On February 7, two days after Colin Powell’s much-lauded presentation before the United Nations Security Council, Washington Post reporter Walter Pincus described how foreign government officials, terrorism experts and members of Congress disputed a key claim: the supposed link between Iraq and Al Qaeda. Despite the article’s relevance, the Post buried it in journalistic no man’s land–page A21–where it had little effect. An article a week later by Pincus and military correspondent Dana Priest, “Bin Laden-Hussein Link Hazy,” got a similar A20 placement.

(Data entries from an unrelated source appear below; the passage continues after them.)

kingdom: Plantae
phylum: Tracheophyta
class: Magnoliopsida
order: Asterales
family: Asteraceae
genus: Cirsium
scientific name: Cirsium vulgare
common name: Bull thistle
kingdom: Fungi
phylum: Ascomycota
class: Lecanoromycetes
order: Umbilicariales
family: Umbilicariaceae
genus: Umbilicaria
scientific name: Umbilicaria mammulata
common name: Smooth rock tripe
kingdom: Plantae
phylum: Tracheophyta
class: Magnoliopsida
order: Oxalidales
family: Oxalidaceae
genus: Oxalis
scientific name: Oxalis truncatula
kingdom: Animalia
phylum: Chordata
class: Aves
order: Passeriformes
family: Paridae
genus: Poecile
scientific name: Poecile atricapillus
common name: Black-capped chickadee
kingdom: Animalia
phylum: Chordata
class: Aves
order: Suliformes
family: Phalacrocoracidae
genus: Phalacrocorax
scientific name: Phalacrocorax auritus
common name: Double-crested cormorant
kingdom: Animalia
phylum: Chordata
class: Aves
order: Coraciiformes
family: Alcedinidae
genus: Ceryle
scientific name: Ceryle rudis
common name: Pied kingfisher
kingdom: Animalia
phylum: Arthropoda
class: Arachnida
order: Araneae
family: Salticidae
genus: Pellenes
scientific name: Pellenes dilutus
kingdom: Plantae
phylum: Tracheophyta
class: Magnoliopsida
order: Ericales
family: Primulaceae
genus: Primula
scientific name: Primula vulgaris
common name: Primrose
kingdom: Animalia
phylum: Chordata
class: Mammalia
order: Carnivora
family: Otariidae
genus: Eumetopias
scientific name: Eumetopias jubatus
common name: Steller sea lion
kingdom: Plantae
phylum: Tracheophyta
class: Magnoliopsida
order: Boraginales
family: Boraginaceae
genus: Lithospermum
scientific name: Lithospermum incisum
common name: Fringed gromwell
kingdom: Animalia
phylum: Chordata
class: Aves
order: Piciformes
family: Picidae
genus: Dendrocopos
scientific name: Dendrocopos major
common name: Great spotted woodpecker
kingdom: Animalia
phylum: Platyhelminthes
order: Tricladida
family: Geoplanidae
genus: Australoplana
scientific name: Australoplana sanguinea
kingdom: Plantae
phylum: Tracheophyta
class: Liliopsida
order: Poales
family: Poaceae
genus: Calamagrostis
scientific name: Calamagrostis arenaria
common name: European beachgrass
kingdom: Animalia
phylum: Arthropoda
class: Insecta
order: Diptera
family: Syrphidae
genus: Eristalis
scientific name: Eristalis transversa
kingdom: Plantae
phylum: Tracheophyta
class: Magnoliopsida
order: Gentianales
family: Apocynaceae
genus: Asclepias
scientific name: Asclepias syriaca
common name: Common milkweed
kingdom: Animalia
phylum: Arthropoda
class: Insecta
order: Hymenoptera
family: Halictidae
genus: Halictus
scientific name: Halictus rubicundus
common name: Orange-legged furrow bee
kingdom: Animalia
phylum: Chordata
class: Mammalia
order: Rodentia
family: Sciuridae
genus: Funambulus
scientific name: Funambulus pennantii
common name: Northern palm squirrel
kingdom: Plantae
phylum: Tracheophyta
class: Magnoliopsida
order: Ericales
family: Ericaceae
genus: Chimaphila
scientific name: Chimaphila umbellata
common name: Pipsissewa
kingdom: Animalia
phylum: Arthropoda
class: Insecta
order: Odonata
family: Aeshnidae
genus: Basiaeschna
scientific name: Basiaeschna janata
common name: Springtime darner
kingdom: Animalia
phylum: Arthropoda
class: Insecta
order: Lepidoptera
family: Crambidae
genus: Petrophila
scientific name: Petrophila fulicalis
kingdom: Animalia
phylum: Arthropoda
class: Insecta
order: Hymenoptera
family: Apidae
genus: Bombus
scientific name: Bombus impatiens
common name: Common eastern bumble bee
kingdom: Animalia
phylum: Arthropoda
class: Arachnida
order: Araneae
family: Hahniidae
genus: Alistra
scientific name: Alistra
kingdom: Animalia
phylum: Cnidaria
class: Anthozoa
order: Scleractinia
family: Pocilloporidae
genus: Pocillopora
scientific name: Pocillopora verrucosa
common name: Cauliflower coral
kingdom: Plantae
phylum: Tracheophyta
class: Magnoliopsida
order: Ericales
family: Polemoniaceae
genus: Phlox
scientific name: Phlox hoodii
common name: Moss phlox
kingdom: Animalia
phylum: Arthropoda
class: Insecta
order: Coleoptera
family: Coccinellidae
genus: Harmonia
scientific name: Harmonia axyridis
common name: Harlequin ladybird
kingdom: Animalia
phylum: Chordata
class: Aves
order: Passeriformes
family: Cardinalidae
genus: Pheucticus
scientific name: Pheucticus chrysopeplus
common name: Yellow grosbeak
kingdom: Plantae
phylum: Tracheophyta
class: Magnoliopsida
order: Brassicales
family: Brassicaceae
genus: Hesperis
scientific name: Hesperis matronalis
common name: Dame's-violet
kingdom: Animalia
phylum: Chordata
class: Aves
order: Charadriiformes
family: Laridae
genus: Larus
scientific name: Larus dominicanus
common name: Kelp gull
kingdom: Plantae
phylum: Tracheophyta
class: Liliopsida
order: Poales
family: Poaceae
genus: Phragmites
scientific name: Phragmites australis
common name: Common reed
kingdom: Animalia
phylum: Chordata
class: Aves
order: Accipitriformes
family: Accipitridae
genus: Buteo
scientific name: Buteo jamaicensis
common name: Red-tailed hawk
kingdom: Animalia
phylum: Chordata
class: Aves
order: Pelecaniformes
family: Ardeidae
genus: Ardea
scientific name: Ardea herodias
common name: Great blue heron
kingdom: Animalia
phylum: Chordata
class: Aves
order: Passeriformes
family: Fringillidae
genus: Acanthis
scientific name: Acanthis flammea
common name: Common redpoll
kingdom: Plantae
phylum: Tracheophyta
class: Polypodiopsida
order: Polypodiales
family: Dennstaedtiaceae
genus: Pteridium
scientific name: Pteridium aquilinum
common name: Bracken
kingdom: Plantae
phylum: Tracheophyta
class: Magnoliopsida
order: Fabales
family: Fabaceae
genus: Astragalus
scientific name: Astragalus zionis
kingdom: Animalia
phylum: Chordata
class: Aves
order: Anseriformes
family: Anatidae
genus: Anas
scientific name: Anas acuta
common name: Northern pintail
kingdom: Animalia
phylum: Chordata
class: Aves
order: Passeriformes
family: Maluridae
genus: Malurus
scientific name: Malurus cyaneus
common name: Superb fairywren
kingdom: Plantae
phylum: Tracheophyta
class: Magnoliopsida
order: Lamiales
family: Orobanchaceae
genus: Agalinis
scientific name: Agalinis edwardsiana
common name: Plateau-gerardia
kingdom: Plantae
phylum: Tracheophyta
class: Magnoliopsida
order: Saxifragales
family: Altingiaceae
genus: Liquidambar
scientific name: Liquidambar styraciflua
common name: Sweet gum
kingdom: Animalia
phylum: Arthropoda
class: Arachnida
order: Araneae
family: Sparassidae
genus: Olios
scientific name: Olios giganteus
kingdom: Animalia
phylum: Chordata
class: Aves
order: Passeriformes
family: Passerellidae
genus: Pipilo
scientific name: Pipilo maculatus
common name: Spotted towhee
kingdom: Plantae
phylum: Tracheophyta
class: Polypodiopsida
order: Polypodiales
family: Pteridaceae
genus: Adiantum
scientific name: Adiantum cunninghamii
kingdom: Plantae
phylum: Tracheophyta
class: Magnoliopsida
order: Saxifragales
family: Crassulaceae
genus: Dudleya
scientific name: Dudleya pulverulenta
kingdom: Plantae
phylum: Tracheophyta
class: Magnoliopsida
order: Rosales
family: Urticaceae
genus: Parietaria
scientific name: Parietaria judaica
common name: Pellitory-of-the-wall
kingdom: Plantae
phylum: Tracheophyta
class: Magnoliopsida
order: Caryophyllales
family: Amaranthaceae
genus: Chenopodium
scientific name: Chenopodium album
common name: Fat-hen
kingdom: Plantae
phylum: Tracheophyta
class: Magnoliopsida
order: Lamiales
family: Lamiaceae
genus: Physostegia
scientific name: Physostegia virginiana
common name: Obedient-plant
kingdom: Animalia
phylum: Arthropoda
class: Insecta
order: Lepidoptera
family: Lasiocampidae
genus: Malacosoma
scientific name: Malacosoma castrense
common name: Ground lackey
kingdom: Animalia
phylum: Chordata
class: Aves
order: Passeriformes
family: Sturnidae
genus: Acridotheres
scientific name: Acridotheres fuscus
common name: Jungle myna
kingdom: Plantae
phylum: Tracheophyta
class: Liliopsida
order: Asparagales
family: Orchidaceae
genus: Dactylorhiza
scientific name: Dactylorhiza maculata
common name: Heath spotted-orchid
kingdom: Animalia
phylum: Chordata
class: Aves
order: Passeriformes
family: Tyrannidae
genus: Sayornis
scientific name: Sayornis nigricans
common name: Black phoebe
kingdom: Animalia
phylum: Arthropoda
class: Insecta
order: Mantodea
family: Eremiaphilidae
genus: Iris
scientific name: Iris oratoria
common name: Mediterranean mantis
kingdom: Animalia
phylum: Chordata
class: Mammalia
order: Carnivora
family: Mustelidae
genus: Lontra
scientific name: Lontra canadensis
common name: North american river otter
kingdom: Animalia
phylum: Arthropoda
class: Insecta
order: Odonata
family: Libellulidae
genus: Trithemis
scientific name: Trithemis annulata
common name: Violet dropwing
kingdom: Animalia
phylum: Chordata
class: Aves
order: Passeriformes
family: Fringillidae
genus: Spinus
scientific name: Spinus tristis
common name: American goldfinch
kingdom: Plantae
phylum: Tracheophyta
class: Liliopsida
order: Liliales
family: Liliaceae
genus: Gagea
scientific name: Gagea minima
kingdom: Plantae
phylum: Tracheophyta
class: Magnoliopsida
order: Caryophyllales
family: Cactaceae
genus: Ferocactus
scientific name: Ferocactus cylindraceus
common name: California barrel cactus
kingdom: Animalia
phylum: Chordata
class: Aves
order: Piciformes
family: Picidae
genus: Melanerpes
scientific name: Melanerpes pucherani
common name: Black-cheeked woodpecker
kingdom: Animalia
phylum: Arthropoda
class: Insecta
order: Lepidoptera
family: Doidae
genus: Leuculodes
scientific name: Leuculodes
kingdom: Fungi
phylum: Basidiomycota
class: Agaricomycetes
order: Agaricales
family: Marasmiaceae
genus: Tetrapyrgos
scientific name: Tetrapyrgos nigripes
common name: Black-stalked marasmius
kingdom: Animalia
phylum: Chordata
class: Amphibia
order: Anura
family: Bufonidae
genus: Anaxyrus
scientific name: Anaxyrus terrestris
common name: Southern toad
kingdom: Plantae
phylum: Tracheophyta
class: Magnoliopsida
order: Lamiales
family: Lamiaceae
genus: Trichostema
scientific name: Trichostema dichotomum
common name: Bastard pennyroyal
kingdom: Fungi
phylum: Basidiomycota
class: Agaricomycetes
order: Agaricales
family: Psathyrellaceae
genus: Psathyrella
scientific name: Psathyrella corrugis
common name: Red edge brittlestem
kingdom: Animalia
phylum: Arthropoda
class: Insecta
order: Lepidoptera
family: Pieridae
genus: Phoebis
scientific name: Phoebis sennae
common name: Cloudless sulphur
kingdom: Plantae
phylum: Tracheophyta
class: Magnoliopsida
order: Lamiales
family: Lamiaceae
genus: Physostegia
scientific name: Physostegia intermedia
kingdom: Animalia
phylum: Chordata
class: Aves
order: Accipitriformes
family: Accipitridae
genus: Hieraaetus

On March 16 another Pincus article, “U.S. Lacks Specifics on Banned Arms,” explained that US intelligence agencies believed the Bush Administration had exaggerated the threat posed by Saddam’s purported stocks of WMD. Its placement: A17. Two days later, Pincus and White House correspondent Dana Milbank wrote a strenuous indictment of the Administration’s rationales for war: “As the Bush Administration prepares to attack Iraq this week, it is doing so on the basis of a number of allegations against Iraqi President Saddam Hussein that have been challenged–and in some cases disproved–by the United Nations, European governments and even U.S. intelligence reports.” That one managed to vault only up to A13.
It wasn’t until May 29, almost a month after Bush declared an end to major combat operations, that Pincus, along with co-writer Karen DeYoung, broke onto the front page with a story headlined “U.S. Hedges on Finding Iraqi Weapons; Officials Cite the Possibilities of Long or Fruitless Search for Banned Arms.” At that point, with guerrilla attacks rising, postwar planning in disarray and the weapons highlighted by the Bush Administration nowhere to be found, experts and politicians on Pincus’s intelligence beat–and, more important, his own editors–began to stir. In June and July, stories about Iraq-related intelligence controversies written or co-written by Pincus, Priest and Milbank appeared on the front page twenty-one times. Between July 15 and July 21, their breaking news stories were on page one seven days in a row.
The Post‘s sluggish start, followed by its abrupt shift into high gear, was not lost on readers–including its own ombudsman. “There was a disconcerting pattern of underplayed or missed stories that were not up to the coverage that followed during and after the war,” says Michael Getler, who’s written critically of his paper’s prewar failure to acknowledge dissenting voices.
Post executive editor Leonard Downie Jr. denies any such transformation, saying “nothing is done differently now than before.” But Getler, and other Post insiders, disagree. Getler says the Post, like the rest of the press (but with a more significant impact, since it is the most closely watched barometer of the politics and mood in Washington), failed to capture adequately the transition from Osama and Afghanistan to Saddam and Iraq, a move that drastically increased dissent across the globe. “The Post is not biased,” Getler says, “but in the summer of 2002 up through [the start of war in Iraq], they were not alert enough, early enough, to dissenting voices.”